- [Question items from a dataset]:
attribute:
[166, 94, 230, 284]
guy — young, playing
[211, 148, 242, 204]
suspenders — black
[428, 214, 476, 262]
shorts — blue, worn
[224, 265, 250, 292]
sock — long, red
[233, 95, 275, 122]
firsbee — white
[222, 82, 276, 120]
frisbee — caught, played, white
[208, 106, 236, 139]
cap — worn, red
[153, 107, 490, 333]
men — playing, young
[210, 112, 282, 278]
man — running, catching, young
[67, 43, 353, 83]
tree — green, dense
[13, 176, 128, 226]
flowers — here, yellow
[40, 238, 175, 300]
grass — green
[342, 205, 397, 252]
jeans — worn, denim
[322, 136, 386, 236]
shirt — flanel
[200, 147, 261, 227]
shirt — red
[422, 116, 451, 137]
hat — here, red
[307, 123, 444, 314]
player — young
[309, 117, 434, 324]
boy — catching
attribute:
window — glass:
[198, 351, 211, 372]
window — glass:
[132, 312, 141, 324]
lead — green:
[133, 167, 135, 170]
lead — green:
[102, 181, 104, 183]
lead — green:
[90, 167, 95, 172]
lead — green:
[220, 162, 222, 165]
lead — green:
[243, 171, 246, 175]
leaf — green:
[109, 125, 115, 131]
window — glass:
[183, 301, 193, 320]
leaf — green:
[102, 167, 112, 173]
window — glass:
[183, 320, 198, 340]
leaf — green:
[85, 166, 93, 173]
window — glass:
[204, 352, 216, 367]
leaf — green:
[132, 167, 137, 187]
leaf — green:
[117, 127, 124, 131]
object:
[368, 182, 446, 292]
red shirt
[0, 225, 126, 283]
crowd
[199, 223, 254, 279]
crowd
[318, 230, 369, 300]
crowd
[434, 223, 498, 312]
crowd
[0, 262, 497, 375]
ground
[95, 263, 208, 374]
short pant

...

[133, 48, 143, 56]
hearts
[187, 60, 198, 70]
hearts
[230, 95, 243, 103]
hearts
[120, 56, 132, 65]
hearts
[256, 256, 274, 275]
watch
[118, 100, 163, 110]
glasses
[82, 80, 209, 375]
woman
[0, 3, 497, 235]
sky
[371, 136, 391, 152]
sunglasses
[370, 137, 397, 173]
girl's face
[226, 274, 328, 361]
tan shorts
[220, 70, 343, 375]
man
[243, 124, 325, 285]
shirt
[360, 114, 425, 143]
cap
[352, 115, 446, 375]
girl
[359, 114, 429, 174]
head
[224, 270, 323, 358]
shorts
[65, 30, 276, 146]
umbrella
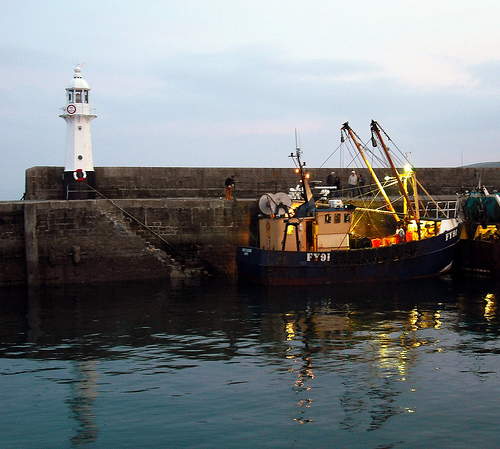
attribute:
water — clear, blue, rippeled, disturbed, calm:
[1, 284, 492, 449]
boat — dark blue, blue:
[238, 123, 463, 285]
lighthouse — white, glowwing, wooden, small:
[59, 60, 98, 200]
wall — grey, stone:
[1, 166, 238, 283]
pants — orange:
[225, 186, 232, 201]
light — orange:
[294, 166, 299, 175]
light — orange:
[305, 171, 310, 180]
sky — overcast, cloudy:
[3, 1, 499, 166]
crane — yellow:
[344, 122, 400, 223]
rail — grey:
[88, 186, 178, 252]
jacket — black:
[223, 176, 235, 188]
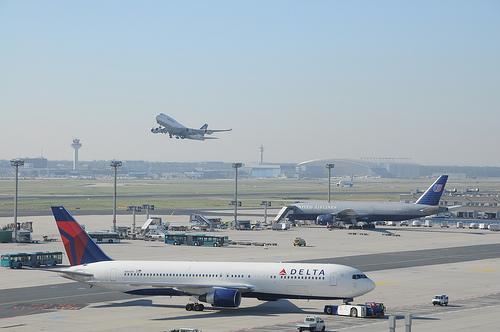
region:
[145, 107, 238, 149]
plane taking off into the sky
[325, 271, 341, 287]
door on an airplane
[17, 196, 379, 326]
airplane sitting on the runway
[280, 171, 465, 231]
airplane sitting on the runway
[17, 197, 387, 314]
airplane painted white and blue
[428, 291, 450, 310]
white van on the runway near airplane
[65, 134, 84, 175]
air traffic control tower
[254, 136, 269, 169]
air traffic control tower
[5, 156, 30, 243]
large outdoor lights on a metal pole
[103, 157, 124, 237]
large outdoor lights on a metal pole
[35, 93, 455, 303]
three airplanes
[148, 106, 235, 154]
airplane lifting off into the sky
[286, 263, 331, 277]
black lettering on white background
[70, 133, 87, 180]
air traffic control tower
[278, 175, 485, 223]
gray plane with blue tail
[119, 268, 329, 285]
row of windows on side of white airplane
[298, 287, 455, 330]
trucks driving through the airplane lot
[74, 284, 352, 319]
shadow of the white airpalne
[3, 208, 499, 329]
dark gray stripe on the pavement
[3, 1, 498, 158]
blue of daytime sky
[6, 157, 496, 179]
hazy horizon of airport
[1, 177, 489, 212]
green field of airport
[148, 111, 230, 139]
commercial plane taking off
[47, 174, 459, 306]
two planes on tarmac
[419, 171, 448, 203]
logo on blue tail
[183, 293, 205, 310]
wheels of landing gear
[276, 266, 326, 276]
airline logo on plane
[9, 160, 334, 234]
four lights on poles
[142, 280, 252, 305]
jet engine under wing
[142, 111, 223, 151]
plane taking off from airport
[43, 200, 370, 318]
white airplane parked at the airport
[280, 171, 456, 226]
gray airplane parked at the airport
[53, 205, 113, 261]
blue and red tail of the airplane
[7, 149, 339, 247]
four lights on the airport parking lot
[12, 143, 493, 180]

---

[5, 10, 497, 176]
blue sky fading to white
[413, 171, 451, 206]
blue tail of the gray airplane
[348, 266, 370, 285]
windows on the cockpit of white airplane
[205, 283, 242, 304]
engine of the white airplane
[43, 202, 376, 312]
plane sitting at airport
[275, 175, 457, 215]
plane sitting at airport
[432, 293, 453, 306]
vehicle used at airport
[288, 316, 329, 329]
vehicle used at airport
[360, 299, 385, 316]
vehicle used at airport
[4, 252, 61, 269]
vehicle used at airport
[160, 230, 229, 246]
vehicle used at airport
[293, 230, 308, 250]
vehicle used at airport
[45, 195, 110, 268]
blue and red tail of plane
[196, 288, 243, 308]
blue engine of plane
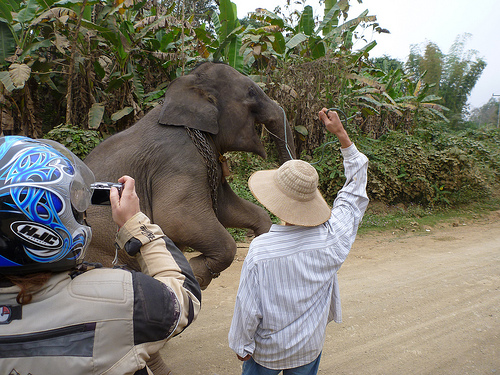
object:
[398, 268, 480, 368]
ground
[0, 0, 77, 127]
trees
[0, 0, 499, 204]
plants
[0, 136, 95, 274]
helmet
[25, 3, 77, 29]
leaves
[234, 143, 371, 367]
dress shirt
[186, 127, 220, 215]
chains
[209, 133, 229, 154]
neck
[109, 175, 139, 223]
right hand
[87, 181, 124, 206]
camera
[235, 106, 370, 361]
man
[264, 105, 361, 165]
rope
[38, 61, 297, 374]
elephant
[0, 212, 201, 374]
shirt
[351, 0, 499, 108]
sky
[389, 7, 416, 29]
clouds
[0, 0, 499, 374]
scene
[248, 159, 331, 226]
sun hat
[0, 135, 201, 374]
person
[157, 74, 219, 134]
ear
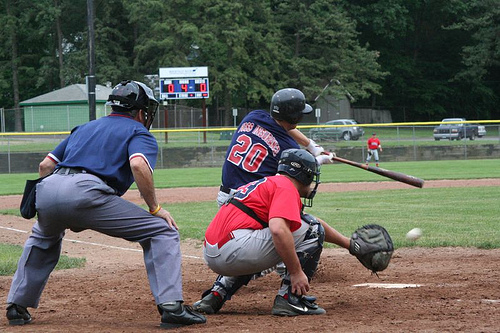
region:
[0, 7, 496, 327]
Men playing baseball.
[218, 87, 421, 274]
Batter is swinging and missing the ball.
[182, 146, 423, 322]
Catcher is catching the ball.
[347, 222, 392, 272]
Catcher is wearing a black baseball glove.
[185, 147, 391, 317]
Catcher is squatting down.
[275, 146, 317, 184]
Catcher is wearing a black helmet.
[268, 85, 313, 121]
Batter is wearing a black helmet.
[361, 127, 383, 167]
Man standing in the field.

- [EXERCISE GOAL]:
Locate each line in the items above that contains the string "blue", matching case exactly, and copy those lines.

- [SOLUTION BELOW]:
shorts — blue, worn
water — clear, blue, rippeled, disturbed, calm:
boat — dark blue, blue:
airplane painted white and blue
gray plane with blue tail
blue of daytime sky
logo on blue tail
blue and red tail of the airplane
blue sky fading to white
blue tail of the gray airplane
blue and red tail of plane
blue engine of plane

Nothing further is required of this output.